The banks and rating agencies will use a structured approach to understand the risk profile of securitized debt by evaluating the collateral, originator, and servicer and transaction structure and analyze the impact of key variables on risk assessment models. The analysis typically employed assesses factors such as credit risk, liquidity risk, servicer performance risk, swap counterparty risk, guarantor risk, legal risk, sovereign risk, interest rate and currency risk, and prepayment risk.
Rating agencies have reviewed potential CMBS structures in the UAE and have given tentative/final ratings for these structures.
NATIONAL AND INTERNATIONAL RATINGS METHODOLOGIES
Rating agencies have essentially two available methodologies of rating CMBS structures, namely the National Scale Ratings methodology and the International Ratings methodology.
The former generally leads to a one to two notch higher rating of a particular issue than the latter.
The National Scale Ratings methodology can only be applied to local currency issues. This methodology is designed to provide a measure of relative creditworthiness of issuers/issues within a particular country. It should be noted that National Ratings are not designed to be compared between countries.
Also, general enhancements may be required to breach the sovereign ceiling and rating of tranches using the National Scale Ratings methodology. These include employing an international standby property manager of significant reputation, Property and Loss of Rents insurance for each property, cut through to "A" and higher rated reinsurers for Property and Loss of Rents insurance, the purchase of Interest Rate Cap in the case of floating rate borrowing, and a liquidity facility equal to a certain period of interest on the issue to ensure timely payment of interest.
The International Ratings methodology can be used for both local currency and US Dollar denominated transactions. It results in the ranking of an issue that can be used across borders and therefore reflects the creditworthiness of issuers/issues for international cross-border transactions. In addition to the general enhancements for the National Scale Rating, rating agencies have also required the following general enhancements to confirm the breaching of the sovereign ceiling and rating of tranches using the International Ratings methodology:
1. The purchase of local currency (Dirham) - foreign currency (US Dollar) swap for the entire transaction,
2. Minimum Aaa2 rated Dirham - US Dollar swap counterparty for the entire transaction,
3. Purchase of Interest Rate Cap, minimum Aaa2 rated Interest Rate Cap counterparty,
4. A liquidity facility equal to a certain period of interest on the issue to ensure timely payment of interest, and
5. Transfer and convertibility insurance to be provided by minimum Aaa2 rated counterparty for the issuance of Aaa2 rated notes.
The cost of the transaction to the borrower is lower in the case of using National Scale Ratings methodology versus International Ratings methodology.

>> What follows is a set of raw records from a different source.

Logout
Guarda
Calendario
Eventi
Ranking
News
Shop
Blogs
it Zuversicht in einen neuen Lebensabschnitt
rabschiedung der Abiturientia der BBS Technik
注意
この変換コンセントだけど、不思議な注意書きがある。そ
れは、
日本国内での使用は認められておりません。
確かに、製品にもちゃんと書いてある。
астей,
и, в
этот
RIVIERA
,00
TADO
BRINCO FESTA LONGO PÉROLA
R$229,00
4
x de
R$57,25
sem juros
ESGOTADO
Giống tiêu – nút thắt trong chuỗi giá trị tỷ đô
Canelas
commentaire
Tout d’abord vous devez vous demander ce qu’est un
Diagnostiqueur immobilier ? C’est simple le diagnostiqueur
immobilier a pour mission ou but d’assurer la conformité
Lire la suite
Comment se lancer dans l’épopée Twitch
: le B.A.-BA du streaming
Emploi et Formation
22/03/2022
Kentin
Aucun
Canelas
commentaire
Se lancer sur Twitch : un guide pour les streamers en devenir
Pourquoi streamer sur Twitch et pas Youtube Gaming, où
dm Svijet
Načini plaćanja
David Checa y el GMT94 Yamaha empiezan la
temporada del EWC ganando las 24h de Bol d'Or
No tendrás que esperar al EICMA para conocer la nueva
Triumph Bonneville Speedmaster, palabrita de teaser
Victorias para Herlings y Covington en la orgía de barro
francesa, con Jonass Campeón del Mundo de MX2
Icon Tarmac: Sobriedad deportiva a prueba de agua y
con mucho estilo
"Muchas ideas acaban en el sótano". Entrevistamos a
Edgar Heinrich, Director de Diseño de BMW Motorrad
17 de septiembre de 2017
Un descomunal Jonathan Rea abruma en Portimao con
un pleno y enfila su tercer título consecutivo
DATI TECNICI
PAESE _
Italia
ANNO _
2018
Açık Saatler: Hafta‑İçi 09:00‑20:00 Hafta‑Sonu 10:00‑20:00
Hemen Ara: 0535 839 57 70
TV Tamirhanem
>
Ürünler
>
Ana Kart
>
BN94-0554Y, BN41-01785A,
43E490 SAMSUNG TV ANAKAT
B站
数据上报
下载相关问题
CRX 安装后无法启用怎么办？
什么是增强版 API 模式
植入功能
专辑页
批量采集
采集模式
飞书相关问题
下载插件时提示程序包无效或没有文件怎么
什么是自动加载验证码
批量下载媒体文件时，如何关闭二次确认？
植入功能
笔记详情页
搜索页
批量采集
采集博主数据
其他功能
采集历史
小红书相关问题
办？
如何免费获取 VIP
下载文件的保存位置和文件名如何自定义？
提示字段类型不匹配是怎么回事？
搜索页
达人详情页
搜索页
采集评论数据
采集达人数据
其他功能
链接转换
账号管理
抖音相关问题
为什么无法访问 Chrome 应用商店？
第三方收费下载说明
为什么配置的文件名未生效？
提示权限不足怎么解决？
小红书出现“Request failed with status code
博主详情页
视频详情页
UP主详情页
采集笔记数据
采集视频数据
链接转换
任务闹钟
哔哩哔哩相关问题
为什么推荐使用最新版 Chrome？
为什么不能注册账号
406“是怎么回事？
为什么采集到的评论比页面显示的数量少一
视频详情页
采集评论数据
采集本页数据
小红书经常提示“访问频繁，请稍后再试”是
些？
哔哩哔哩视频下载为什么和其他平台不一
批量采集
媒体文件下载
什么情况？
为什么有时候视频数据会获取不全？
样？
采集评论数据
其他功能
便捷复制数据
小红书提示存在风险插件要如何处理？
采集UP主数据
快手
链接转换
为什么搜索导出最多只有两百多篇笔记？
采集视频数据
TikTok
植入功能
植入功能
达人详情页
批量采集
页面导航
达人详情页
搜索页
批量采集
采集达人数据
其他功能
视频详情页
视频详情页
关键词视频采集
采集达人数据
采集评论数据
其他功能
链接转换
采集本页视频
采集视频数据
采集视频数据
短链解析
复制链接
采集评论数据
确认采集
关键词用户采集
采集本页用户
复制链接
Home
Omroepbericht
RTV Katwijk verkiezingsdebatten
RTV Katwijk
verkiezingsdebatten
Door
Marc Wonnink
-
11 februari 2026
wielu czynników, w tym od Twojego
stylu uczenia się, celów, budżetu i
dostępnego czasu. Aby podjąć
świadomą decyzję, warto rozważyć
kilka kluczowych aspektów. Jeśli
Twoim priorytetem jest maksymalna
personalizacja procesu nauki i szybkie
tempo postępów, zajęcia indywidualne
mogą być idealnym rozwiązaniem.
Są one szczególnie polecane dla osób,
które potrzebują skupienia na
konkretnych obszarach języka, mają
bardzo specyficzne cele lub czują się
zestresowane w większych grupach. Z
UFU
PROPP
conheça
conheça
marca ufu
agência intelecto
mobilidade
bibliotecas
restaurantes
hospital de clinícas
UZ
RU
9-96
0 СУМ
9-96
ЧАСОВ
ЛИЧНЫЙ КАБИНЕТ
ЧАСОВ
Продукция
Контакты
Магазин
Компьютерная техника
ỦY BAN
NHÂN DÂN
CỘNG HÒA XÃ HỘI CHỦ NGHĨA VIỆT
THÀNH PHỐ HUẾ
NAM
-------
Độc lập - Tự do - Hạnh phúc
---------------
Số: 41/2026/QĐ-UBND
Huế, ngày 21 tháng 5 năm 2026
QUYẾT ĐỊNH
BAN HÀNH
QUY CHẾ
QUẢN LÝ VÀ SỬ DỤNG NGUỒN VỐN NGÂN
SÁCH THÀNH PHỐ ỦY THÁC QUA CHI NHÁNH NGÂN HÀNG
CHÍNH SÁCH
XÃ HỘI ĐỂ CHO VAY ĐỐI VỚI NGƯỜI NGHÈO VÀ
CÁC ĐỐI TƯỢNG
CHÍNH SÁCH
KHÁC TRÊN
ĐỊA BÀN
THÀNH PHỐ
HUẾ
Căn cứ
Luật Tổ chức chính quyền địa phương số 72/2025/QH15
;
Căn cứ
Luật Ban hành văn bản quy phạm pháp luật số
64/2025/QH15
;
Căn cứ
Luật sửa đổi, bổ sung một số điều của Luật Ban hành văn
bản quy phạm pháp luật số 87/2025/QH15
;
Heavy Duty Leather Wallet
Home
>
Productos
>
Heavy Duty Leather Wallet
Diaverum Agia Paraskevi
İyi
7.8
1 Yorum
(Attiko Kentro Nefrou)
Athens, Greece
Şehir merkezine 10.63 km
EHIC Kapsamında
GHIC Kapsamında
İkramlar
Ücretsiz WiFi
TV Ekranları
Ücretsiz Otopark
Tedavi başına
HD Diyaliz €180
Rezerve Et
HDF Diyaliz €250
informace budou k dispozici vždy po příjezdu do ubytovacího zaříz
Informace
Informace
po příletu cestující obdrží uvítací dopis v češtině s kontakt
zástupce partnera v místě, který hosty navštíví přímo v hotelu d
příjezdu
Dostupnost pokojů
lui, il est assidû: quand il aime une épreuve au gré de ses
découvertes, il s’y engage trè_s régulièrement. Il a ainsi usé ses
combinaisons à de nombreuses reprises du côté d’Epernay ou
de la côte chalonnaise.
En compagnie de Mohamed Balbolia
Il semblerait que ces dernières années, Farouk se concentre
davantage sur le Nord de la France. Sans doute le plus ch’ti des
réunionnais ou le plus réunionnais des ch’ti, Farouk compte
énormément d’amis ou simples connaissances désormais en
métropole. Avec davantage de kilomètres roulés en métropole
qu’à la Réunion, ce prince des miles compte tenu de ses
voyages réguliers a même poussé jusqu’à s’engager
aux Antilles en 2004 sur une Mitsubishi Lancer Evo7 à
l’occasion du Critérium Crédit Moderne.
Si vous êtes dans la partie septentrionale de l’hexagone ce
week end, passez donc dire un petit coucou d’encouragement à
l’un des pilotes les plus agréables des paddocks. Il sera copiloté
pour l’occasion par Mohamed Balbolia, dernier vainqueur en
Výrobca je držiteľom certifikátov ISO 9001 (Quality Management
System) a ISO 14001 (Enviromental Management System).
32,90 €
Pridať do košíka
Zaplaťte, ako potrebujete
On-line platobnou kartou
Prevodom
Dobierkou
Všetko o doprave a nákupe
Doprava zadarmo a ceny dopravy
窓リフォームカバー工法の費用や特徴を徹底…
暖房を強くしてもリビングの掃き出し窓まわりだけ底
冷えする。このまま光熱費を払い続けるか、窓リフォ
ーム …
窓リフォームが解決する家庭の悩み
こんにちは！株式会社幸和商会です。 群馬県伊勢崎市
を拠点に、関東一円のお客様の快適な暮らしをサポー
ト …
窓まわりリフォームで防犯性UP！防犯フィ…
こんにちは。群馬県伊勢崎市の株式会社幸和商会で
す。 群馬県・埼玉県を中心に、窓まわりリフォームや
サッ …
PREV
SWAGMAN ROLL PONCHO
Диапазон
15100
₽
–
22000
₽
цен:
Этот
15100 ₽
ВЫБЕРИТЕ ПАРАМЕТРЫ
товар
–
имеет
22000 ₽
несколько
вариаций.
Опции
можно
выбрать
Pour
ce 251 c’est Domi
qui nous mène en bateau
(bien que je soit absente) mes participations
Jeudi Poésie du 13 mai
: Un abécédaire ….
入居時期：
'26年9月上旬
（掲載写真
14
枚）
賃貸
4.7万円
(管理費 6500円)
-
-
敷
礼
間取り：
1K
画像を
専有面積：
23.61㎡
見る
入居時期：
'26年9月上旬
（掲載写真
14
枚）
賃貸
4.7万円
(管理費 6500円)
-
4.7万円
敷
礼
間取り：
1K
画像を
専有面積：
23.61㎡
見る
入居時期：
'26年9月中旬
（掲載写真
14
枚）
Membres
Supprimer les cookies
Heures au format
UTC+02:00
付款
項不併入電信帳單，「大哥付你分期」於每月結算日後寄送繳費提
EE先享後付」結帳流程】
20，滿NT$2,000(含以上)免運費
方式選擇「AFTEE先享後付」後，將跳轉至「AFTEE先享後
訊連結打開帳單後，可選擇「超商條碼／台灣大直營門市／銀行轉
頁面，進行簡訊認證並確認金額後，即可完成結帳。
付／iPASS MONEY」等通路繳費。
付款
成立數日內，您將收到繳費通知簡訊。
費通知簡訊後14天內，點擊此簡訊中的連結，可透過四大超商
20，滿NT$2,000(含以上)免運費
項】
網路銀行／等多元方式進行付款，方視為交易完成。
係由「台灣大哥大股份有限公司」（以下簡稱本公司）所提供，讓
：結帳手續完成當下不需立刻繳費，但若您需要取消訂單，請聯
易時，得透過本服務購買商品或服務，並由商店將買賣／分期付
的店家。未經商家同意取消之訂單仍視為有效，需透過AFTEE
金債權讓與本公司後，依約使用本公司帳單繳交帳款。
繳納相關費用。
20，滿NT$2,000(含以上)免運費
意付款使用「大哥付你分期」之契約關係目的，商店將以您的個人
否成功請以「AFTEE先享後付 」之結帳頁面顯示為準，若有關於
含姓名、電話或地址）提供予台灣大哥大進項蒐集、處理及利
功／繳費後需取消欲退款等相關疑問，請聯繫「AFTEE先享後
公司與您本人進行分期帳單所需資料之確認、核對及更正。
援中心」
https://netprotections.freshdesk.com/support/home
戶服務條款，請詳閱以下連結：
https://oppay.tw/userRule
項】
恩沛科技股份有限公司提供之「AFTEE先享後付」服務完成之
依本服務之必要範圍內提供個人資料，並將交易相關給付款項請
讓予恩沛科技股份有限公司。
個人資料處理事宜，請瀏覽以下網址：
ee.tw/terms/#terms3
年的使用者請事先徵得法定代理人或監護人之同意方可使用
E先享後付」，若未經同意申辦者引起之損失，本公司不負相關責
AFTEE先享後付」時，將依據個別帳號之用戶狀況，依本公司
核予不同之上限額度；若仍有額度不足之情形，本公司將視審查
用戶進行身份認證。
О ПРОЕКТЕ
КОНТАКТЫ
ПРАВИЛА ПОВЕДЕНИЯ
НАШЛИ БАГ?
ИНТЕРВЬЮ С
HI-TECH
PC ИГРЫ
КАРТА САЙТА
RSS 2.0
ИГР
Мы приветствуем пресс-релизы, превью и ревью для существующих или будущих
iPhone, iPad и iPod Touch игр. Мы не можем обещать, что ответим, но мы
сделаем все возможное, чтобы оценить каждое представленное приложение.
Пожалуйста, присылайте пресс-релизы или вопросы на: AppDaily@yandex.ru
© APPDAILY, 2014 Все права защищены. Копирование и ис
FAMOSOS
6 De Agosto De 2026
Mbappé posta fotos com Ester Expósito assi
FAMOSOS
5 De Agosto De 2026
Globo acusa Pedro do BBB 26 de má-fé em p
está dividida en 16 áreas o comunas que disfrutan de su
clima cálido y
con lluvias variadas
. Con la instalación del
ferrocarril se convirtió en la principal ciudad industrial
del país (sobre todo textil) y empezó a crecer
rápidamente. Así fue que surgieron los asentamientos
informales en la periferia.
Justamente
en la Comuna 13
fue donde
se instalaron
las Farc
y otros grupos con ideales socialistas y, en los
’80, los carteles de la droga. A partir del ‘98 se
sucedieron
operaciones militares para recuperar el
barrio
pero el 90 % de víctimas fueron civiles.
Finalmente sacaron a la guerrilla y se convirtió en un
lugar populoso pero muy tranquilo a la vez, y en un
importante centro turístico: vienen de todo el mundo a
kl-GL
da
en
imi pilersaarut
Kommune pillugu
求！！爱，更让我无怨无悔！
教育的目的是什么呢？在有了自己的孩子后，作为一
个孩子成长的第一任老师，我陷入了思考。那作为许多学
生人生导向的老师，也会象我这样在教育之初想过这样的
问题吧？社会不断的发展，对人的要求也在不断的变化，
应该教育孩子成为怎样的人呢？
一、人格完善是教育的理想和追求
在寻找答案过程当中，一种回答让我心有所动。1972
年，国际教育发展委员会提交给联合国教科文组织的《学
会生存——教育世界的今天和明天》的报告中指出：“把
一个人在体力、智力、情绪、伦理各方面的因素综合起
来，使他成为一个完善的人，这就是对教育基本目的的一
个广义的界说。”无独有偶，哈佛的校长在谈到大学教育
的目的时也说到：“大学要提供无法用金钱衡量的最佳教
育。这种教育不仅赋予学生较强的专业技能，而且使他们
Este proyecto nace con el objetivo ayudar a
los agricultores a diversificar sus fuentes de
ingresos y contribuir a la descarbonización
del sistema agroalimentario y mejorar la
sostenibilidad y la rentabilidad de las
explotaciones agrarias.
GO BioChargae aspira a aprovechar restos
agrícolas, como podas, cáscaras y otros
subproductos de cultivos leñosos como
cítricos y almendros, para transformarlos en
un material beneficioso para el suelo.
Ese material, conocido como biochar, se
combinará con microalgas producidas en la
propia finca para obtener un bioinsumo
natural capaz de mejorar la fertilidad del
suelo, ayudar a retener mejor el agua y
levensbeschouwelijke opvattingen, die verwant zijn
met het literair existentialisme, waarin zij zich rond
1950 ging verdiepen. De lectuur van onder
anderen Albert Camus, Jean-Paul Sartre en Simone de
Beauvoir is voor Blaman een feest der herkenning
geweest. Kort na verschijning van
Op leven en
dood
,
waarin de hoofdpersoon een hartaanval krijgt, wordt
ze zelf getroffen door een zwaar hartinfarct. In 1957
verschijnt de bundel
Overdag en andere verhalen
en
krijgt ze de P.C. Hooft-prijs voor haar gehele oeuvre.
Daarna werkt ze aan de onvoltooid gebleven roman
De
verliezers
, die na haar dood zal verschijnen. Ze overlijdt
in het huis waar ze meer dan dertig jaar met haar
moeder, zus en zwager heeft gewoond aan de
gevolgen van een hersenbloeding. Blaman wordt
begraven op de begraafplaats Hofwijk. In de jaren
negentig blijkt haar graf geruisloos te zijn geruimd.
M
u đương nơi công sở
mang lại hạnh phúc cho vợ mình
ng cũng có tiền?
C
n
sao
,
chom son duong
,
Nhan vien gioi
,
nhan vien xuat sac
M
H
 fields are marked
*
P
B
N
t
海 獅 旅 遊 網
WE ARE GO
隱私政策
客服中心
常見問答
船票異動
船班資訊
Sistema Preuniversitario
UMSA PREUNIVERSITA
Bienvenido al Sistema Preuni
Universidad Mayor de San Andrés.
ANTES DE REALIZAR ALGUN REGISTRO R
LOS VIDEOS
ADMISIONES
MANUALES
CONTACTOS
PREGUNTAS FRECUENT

The main reason behind this is because there is no currency swap required when using the former methodology because the issue is in local currency only.
CONCLUSION
Due to the increased size and growth rate of the UAE commercial real estate market and the need for large-scale financing for the associated projects in the region, developers and financiers are seeking non-traditional sources of financing. Based on the capabilities of origination, structuring, distribution capability of underwriters and risk analysis methodologies of rating agencies, real estate securitization of the existing mortgages and the future pipeline has become a viable alternative to diversify the funding sources of the developers and their finance subsidiaries in the UAE.